#### EXERCISE INSTRUCTIONS
Swap "document" for "page" everywhere it appears in the data below, and leave every other word as it is.

#### MATERIAL FOR THE TASK
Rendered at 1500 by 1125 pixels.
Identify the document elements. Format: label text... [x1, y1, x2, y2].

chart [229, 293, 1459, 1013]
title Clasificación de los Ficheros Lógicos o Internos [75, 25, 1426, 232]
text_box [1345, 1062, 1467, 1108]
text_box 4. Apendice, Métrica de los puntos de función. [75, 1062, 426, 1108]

#### EXERCISE RESPONSE
Rendered at 1500 by 1125 pixels.
Identify the page elements. Format: label text... [x1, y1, x2, y2].

chart [229, 293, 1459, 1013]
title Clasificación de los Ficheros Lógicos o Internos [75, 25, 1426, 232]
text_box [1345, 1062, 1467, 1108]
text_box 4. Apendice, Métrica de los puntos de función. [75, 1062, 426, 1108]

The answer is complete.